Work to do:
Can you reproduce every one of the rows below verbatim, leaving out the pictures?

Record list:
________________
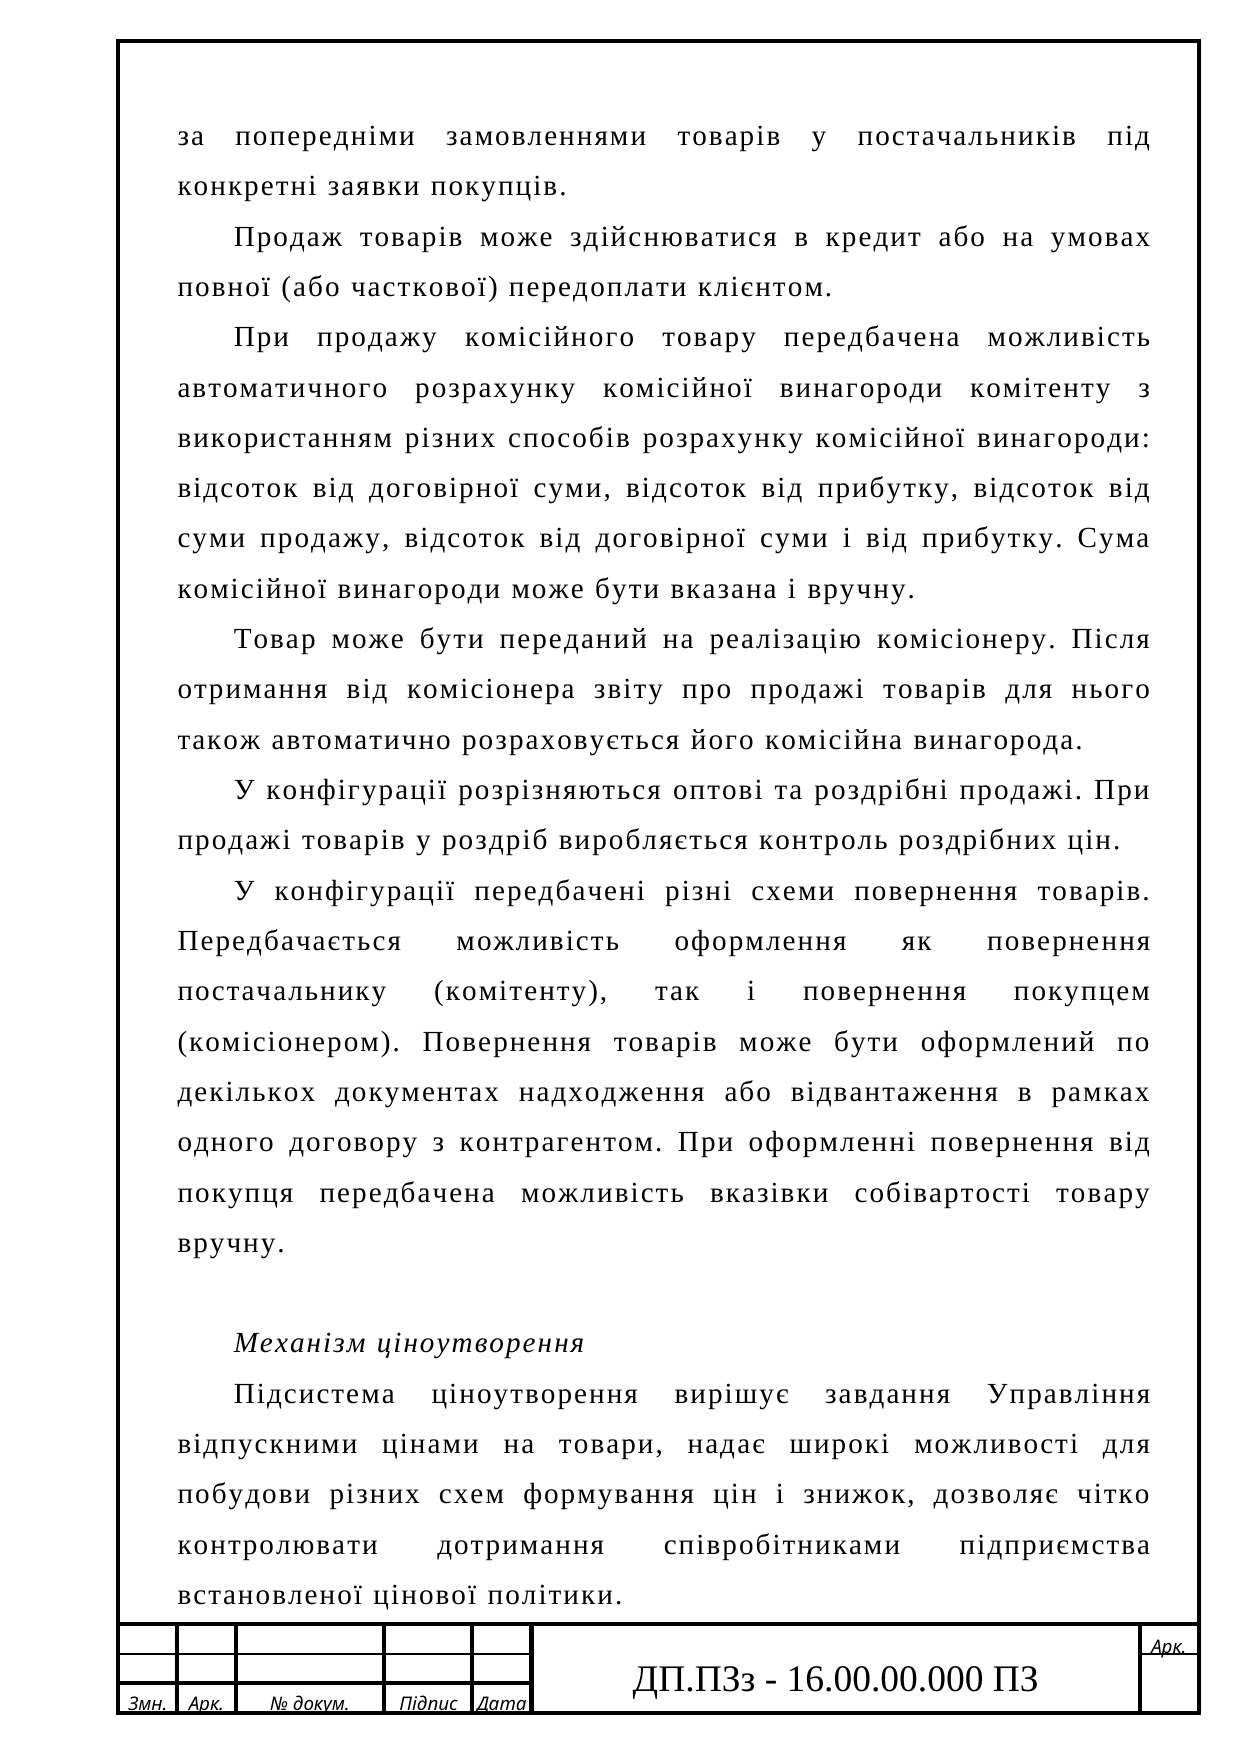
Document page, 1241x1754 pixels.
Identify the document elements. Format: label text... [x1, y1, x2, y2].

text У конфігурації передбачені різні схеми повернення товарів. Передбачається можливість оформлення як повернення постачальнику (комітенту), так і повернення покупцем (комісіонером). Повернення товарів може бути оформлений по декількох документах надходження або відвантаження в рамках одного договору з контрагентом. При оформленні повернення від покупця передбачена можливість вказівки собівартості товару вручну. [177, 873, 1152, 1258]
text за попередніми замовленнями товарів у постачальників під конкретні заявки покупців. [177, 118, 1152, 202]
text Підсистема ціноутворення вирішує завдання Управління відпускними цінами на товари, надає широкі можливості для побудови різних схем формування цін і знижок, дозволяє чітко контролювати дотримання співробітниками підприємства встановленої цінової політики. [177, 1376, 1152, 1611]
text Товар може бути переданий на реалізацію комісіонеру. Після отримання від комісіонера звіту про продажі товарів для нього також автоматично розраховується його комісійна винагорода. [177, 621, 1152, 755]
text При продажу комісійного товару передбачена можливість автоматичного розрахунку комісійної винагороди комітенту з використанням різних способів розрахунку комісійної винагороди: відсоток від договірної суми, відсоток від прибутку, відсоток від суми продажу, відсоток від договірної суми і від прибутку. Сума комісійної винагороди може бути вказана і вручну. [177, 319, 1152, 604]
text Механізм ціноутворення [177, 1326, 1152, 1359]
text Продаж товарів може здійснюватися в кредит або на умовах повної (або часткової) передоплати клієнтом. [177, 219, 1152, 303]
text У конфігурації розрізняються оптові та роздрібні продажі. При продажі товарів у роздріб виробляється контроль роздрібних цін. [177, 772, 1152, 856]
________________
Finished answer:
Document page, 1241x1754 pixels.
Identify the document elements. Format: label text... [x1, y1, x2, y2].

text У конфігурації передбачені різні схеми повернення товарів. Передбачається можливість оформлення як повернення постачальнику (комітенту), так і повернення покупцем (комісіонером). Повернення товарів може бути оформлений по декількох документах надходження або відвантаження в рамках одного договору з контрагентом. При оформленні повернення від покупця передбачена можливість вказівки собівартості товару вручну. [177, 873, 1152, 1258]
text за попередніми замовленнями товарів у постачальників під конкретні заявки покупців. [177, 118, 1152, 202]
text Підсистема ціноутворення вирішує завдання Управління відпускними цінами на товари, надає широкі можливості для побудови різних схем формування цін і знижок, дозволяє чітко контролювати дотримання співробітниками підприємства встановленої цінової політики. [177, 1376, 1152, 1611]
text Товар може бути переданий на реалізацію комісіонеру. Після отримання від комісіонера звіту про продажі товарів для нього також автоматично розраховується його комісійна винагорода. [177, 621, 1152, 755]
text При продажу комісійного товару передбачена можливість автоматичного розрахунку комісійної винагороди комітенту з використанням різних способів розрахунку комісійної винагороди: відсоток від договірної суми, відсоток від прибутку, відсоток від суми продажу, відсоток від договірної суми і від прибутку. Сума комісійної винагороди може бути вказана і вручну. [177, 319, 1152, 604]
text Механізм ціноутворення [177, 1326, 1152, 1359]
text Продаж товарів може здійснюватися в кредит або на умовах повної (або часткової) передоплати клієнтом. [177, 219, 1152, 303]
text У конфігурації розрізняються оптові та роздрібні продажі. При продажі товарів у роздріб виробляється контроль роздрібних цін. [177, 772, 1152, 856]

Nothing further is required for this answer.